Qui sait, avec un peu de chance… Mais tu t’en moques. Hein, Noirette ?
Je me fiche des célibataires… Tu parles. Moi qui suis toujours vierge à 63
ans humains. J’ai bien croisé des Fifi, des Jules et autres Eddy dans le parc,
mais je n’avais aucune chance avec chacun d’eux attachés au bout de sa
laisse ! On se renifle, on se tourne autour. On pense que c’est bon, on urine
sur le même arbre. Mais ensuite, on se sent tiré chacun de son côté… Quelle
frustration !
— À 43 ans, je ne vais pas m’encombrer d’un type, surtout si c’est pour
qu’il régisse ma vie.
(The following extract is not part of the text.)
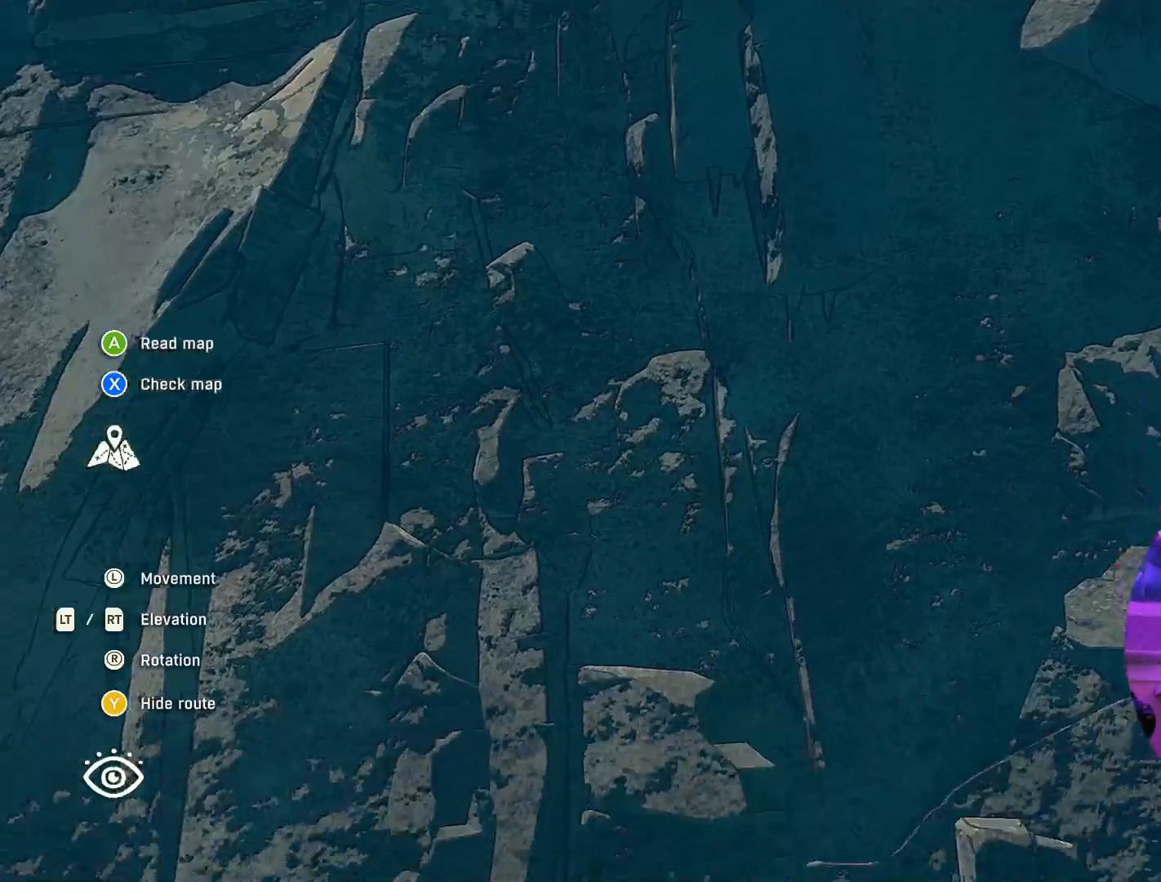
{"buttons": [], "left_stick": "center", "right_stick": "center", "events": []}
Encore un qui m’empêcherait de voir mes copines et de
fumer au lit. Hors de question ! Tu sais, Noirette. Au début, ils sont gentils,
prévenants et amoureux. Mais ensuite, l’habitude s’installe. Je ne veux pas
de ça !
Alors pourquoi cette quête presque incessante ? À quoi bon ces sorties
nocturnes, ces préparations minutieuses devant la glace ? Pourquoi monter
sur cette chose carrée et hurler :
— Quoi ? J’ai pris 1 kg ? Tu m’étonnes que je ne trouve personne… Je ne
suis qu’un gros boudin !
Je ne suis pas spécialiste des boudins. Mais moi, je la trouve bien ! Son
corps est harmonieux, un peu musclé. Elle a tout pour plaire. En tout cas,
Elle me plait. Mais je sens bien que je ne lui suffis pas. D’où les Chaus-
settes…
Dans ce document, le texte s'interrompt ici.